Friday, April 4, 2008

The Candle Mystique

One day, while lighting a candle at work that we were using to provide fragrance for the Holiday Season, I stared with amazement at the curious invention that was now burning brightly before me. Who might it have been that came up with the idea for a candle? How do candles burn almost miraculously for such a long time without being consumed? I decided to investigate this beautiful, fragrant, and mysterious curiosity.

The name candle comes from the Latin candere meaning "to shine." Actually, very little is known about the origin of them. No one person is credited with their invention. Early Egyptians used "rushlights," which were torches made from reeds, peeled except on one side, with the pith soaked in molten tallow. Tallow comes from rendered cattle, horse or sheep fat. Historians credit the Romans with developing the wick candle.

How does a wick candle work? The wick is made of an absorbent material. The wick itself only burns long enough to melt the wax around it. It then absorbs the melted wax and pulls it upwards. The heat of the flame vaporizes the wax and it is the wax vapor that burns from that point on, not the wick. The vaporizing wax cools the wick and keeps it from being consumed by the fire. This process only requires a small amount of wax on the wick to keep the fire burning. The length and quality of burning depends upon the quality of the wax.

Getting the wax right was the heart of the matter down through history. Tallow worked for candles, but the acrid smell was unpleasant and it smoked. During the Middle Ages, beeswax began to be used. Beeswax candles burned clean but were so expensive only the wealthy could buy them.

Colonial Americans boiled the berries of bayberry bushes to produce a fragrant wax, but this was not practical because of the large quantity of berries required. Native Americans burned an oily fish called a "candlefish," in which they placed a wick. The candlefish was stuck on a stick.

Then in the 18th century, sperm whale oil began to be used. The first standardized candles were made from spermaceti wax. This substance was used until paraffin wax began to be produced from oil and coal shale in 1850. The discovery of the elements of tallow by Michel Eugene Chevreul led to the development of stearic acid, which was added to paraffin to make it hard and durable.

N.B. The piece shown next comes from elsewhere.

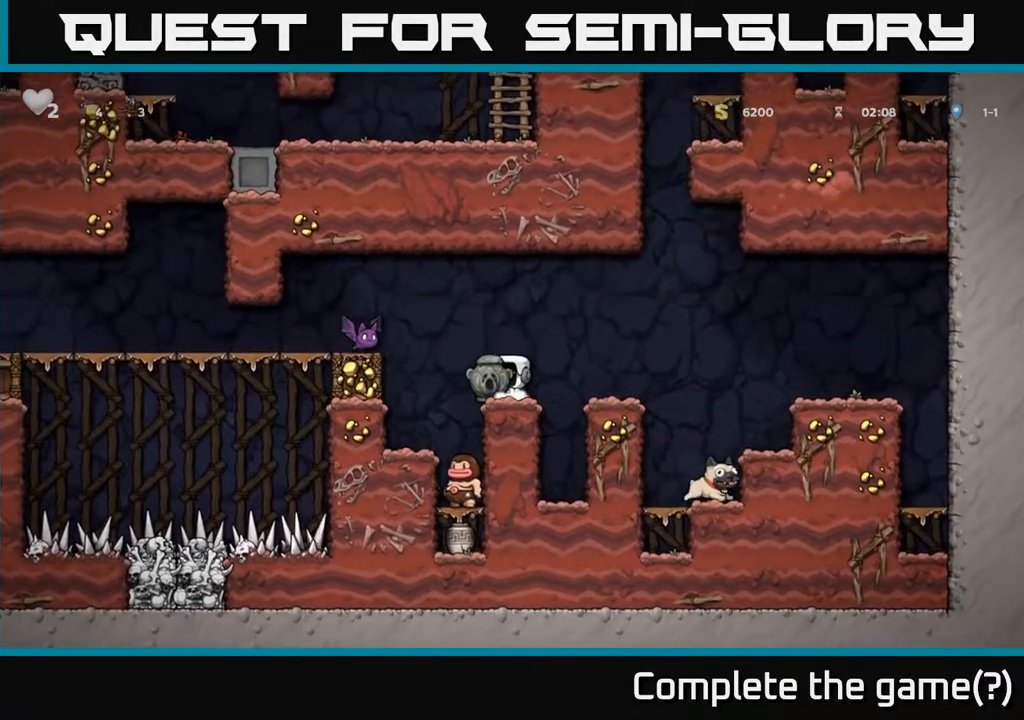
{"buttons": [], "left_stick": "center", "right_stick": "center", "events": []}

The actual development of the candle over the centuries seems quite ordinary in comparison to the reputation the candle has acquired. Not only were they the first light source mankind had, but candles also seem to radiate a message. I would venture to say that no one lights a candle without feeling something of its mystique, whether it be simply to illuminate the darkness or to promote romance or spirituality or soften one's mood. That solitary flame can stand for hope, enduring love or comfort. Magical qualities are also ascribed to candles. Wishes are made over them on birthday cakes, and they are also used for healing purposes in aromatherapy or to focus energy upon various purposes in what is known as "candle magick."

The word ceremony comes from the Latin cemonius, meaning "the person who carries a wax candle at public rituals." Due to the fact that candles were popular in various traditions and pagan worship, the early Christian church forbade the use of them in services until the third century when candles became an integral part of church ritual. Most of us have heard the phrase, "bell, book and candle." This was a church ceremony of excommunication wherein the priest rang a bell to symbolize the death toll of the person being excommunicated. Then the holy book on the altar was shut and candles were blown out to indicate casting the person out of the presence of God.

The use of particularly small candles became so common in the church that they derive their name from their usage. The name "votive" comes from the Latin "votum" meaning prayer, desire, promise or vow.

Candles are unique in that although most of us no longer need them for the purpose they were invented, we continue to use them simply because of their mystique. The candle means more to us than mere wick, wax and flame.